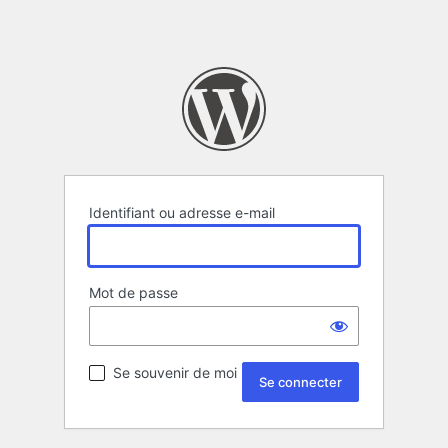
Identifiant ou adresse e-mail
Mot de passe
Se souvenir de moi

▬▬▬▬▬▬

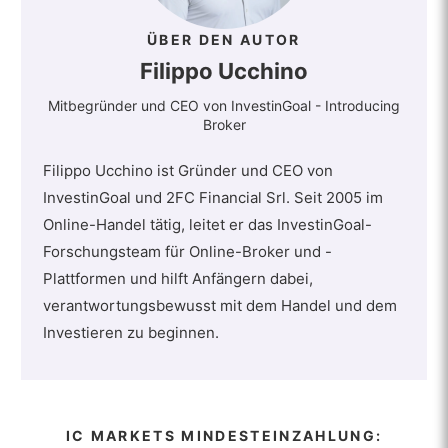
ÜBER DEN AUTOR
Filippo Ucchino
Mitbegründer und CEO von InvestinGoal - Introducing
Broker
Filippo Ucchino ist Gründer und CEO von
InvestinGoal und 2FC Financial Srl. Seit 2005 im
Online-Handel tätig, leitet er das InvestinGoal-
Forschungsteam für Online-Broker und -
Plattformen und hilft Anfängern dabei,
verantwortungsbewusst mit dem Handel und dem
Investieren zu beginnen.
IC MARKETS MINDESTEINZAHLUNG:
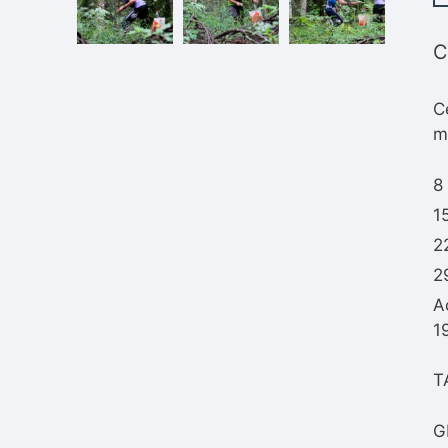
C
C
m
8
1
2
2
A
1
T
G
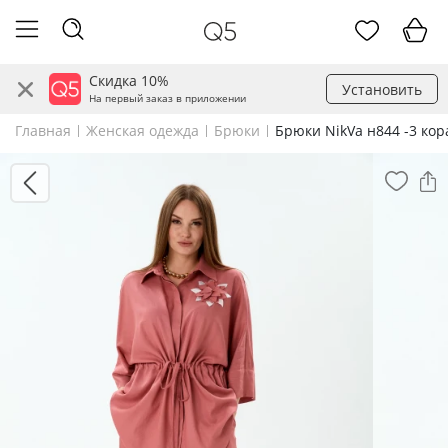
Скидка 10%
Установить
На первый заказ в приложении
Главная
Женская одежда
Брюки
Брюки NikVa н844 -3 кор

▬▬▬▬▬▬

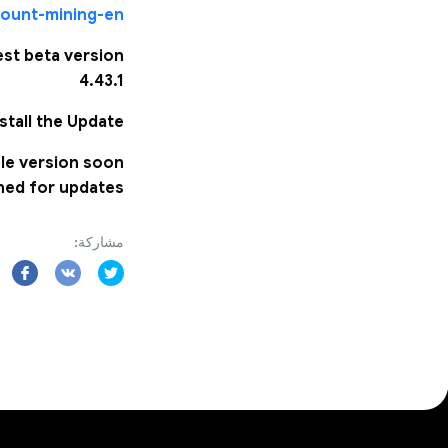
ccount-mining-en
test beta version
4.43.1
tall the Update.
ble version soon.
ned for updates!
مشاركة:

▬▬▬▬▬▬

*Work item*. Only the lines above starting with the one with "На первый заказ в приложении" and going through the one with "Брюки NikVa н844 -3 кор" are to be copied, word for word and with both ends kept.

*Exercise solution*.
На первый заказ в приложении
Главная
Женская одежда
Брюки
Брюки NikVa н844 -3 кор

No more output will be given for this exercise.